Either you have it or you don’t. And is there nothing in between? Poised at the age of 45, the Italian director Paolo Sorrentino may well be asking himself this question in his new film, a lushly orchestrated sojourn in a retreat in the Swiss Alps that only the old can afford and the young can manage if they are rich and famous. The director took us into similar territory in The Great Beauty with an older man contemplating his younger years, yet this gesture across a much broader canvas, is different and better.
Here in Youth are two old friends united by age and stage of life. They have met up at a luxury establishment encircled by snow-capped mountains, a grand old pile from the time when there was prestige in building wide rather than high, and intend to rejuvenate physically and intellectually. Film director Mick Boyle (Harvey Keitel has returned to the screen, at last) is at the resort and health spa with his team of collaborators workshopping his next work. He wants it to be his testament. His friend, retired conductor and composer Fred Ballinger (Michael Caine, now 82), only wants peace while he goes through a thorough health check. Even an emissary from the Queen cannot compel him to accept an invitation to perform his own work in the royal presence. In their different ways it seems Mick and Fred search for solace in each other’s company along with some fresh, new direction from well-trodden paths.

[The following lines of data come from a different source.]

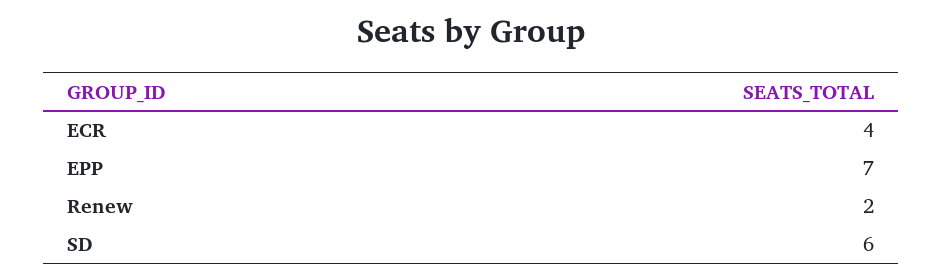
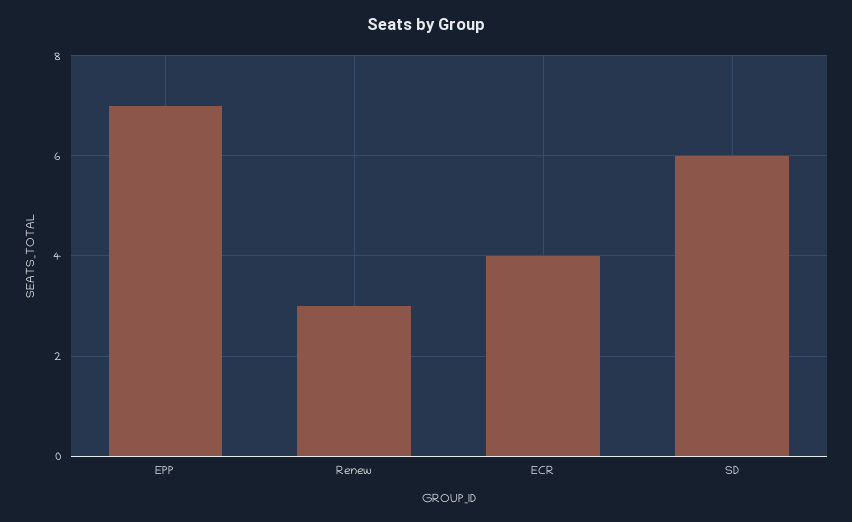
  {
    "ECR": 4,
    "EPP": 7,
-   "Renew": 2,
+   "Renew": 3,
    "SD": 6
  }

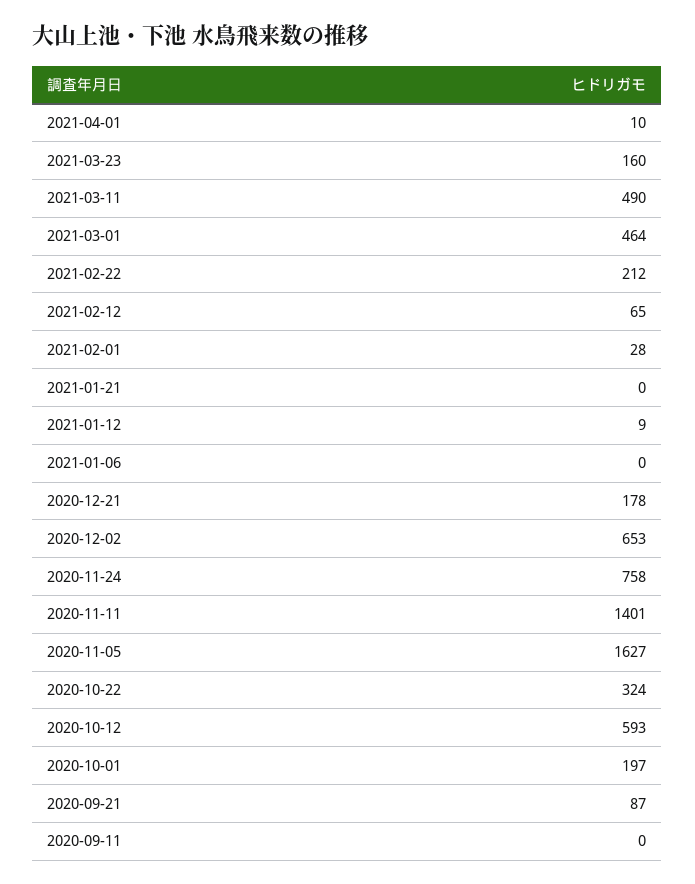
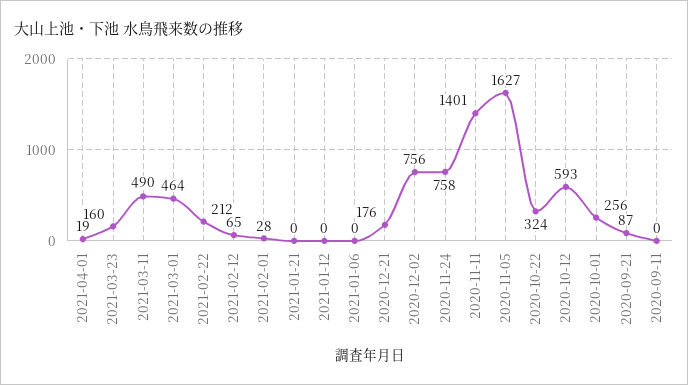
  {
-   "2021-04-01": 10,
+   "2021-04-01": 19,
    "2021-03-23": 160,
    "2021-03-11": 490,
    "2021-03-01": 464,
    "2021-02-22": 212,
    "2021-02-12": 65,
    "2021-02-01": 28,
    "2021-01-21": 0,
-   "2021-01-12": 9,
+   "2021-01-12": 0,
    "2021-01-06": 0,
-   "2020-12-21": 178,
+   "2020-12-21": 176,
-   "2020-12-02": 653,
+   "2020-12-02": 756,
    "2020-11-24": 758,
    "2020-11-11": 1401,
    "2020-11-05": 1627,
    "2020-10-22": 324,
    "2020-10-12": 593,
-   "2020-10-01": 197,
+   "2020-10-01": 256,
    "2020-09-21": 87,
    "2020-09-11": 0
  }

So, there’s just two old geezers one step away from an old folks’ home…? No, even though the trailer give this impression, Youth casts widely across the micro-culture of hotel guests with vignettes of other much younger lives. As disaffected Hollywood actor Jimmy Tree, Paul Dano appears to have something in common with his elders, wishing he could change his legacy, that of robot ‘Mr Q’, the only role he seems to be remembered for. While Fred’s daughter and personal assistant, Leda (Rachel Weisz), is there her husband – who also happens to be Mick’s son – leaves her for another woman, a pop diva. Like the soprano Sumi Jo who sings a stunning ‘simple song’ of Fred’s at film’s close, Paloma Faith plays herself in a key role in which the known world intersects with Sorrentino’s narrative, bursting into the rather chilly, ascetic fictional world with passionate promise. A Maradona look-alike lolls around when he’s not signing autographs across the perimeter fence or kicking tennis balls, and a stunning girl who would do perfectly well for Miss Universe is in there too.
There is much to surprise and enjoy as the laughs creep up on you and the ravishing images hold you in their spell. Instead of confining itself to masculine angst, Youth gives voice to women like Leda and a young girl who speaks up in a cuckoo clock shop. Although my mind kept wandering back to The Lobster, Weisz has a fairly straight role among the quirky ones here, and the way her unlikely relationship develops with the mountaineer is a deadpan delight. Jane Fonda appears as an aging diva (not herself) who visits to turn Mick down, although his film was written with her in mind, and gives him a piece of her mind. Despite the promise, the scenes with Fonda worked least well.
Yet a niggle here and there doesn’t take away from this meditation on life and personal endeavour, told with wit and skill. The blending with surrealistic sequences show Sorrentino a master of his craft and Keitel and Caine are a delight together. Sorrentino has involved himself with similar themes before, and even if he has taken a leaf from the cinema autobiographies of the masters like Truffaut and Fellini, here he has excelled himself.